The following additives should be removed from a child’s diet:
MSG (Monosodium Glutamate)
MSG is regularly added to foods to improve their flavor and to increase the rate of consumption. Manufacturers often add it to poor quality food to mask bad tastes and create an almost addictive desire for their foods. Because toddlers are small and still developing (particularly their brains), they are more vulnerable to the effects of additives than adults.
The following is a list of some of the problems related to its consumption: brain damage manifesting in headaches, restlessness, irritability, behavioral issues, and difficulty sleeping; allergic reactions such as asthma, rashes, and heart palpitations; digestive issues such as weight gain, IBS and stomach upset; and nerve issues such as numbness. This is not the full list of symptoms.
MSG is often found in the following foods: soups, stocks, gravies, sauces, chips, noodle meals, snack foods and fast food, as well as more upscale restaurant meals.
Do not expect to always find ‘MSG’ on the label. It can appear on labels under any of the following names:
Calcium or Magnesium glutamate
Hydrolyzed vegetable protein (HVP) or Hydrolyzed plant protein
Artificial sweeteners are routinely added to foods, drinks, and even supplements to reduce the amount of sugar that manufacturers need to add. Products labeled as “sugar-free” routinely include at least one artificial sweetener. Although they are marketed as “safe” alternatives to traditional sweeteners, there is a considerable amount of research and testimonials that attest to their dangers.

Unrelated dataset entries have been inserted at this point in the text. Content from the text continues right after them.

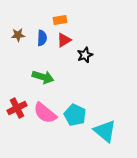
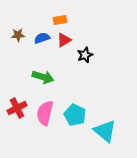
blue semicircle: rotated 112 degrees counterclockwise
pink semicircle: rotated 65 degrees clockwise
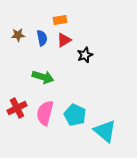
blue semicircle: rotated 98 degrees clockwise
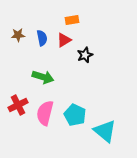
orange rectangle: moved 12 px right
red cross: moved 1 px right, 3 px up
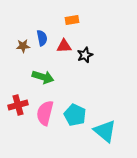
brown star: moved 5 px right, 11 px down
red triangle: moved 6 px down; rotated 28 degrees clockwise
red cross: rotated 12 degrees clockwise
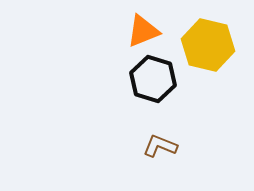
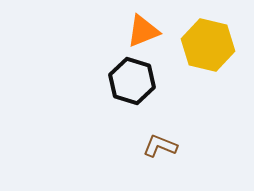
black hexagon: moved 21 px left, 2 px down
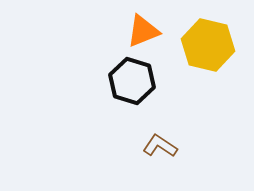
brown L-shape: rotated 12 degrees clockwise
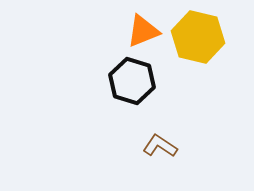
yellow hexagon: moved 10 px left, 8 px up
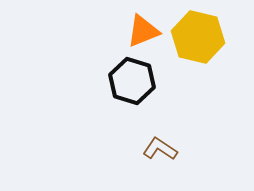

Aspartame, Splenda (or sucralose), Acesulfame-K, Saccharin, and Neotame are examples of artificial sweeteners currently added to foods and beverages. In some cases, Aspartame may not even be labeled; instead, the ingredient list will carry the word “phenylalanine” - the amino acid in aspartame is known to pose severe risks for certain individuals.
Many of the issues related to the consumption of these artificial sweeteners revolves around the damage it causes to the brain and nervous system leading to headaches, depression, and poor brain function. They have also been shown to damage vital organs such as the liver and pancreas, as well as shrinking the thymus gland and lowering overall immunity.
Artificial coloring is often added to children’s food as manufacturers know that kids are attracted to bright colors. They are used in breakfast cereals, juice drinks, candy, baked goods, certain cheeses, and medications just to name a few. Even oranges can be sprayed with color to produce the signature bright orange color we associate with them.
Artificial colors have been linked to hyperactivity, ADHD, learning disorders, asthma, visual problems, nerve damage, and may also be carcinogenic (cancer causing). 3
In the USA, the following seven artificial colorings are permitted in food as of 2007:
FD&C Blue #1 (Brilliant blue)
FD&C Blue #2 (Indigotine)
FD&C Green #3 (Fast Green FCF)
FD&C Red #40 (Allura red AC)
FD&C Red #3 (Erythrosine)
FD&C Yellow #5 (Tartrazine)
FD&C Yellow #6 (Sunset Yellow)
Interesting fact - Color is made from petroleum or coal tar. Now, is that something you would want to put into your toddler’s body?
Look for carrots and beets as natural coloring agents on the label instead of artificial colors.
BHA (Butylated hydroxyanisole) and BHT (Butylated hydroxytoluene)
These “antioxidants” are added to foods that contain oils to prevent them from going rancid. They are often found in cooking oils, margarines, lards, crackers, cookies, bread, baked goods, croissants, potato chips, snack foods, and cereals.
BHA and BHT could lead to a full range of reactions such as asthma, insomnia, depression, fatigue, learning difficulties, and behavioral problems. They are even implicated in causing cancer.
Some countries such as Japan have even banned them from use in foods.
To conclude, here are some simple strategies to follow to help your child avoid dangerous additives:
1) Minimize consumption of processed foods, i.e. canned, boxed, bagged, and frozen foods.
2) Avoid fast food restaurants as much as possible.
3) Start reading labels, and chose products that are labeled "preservative-free."
4) Prepare as much of your children’s food as you can yourself from natural ingredients.
Blaylock, Russell L. Excitotoxins: The Taste That Kills. Health Press, 2006.
Shulman, Joey. Winning the Food Fight. Wiley, 2003.
Hass, Elson M. Staying Healthy With Nutrition. Celestial Arts, 2006.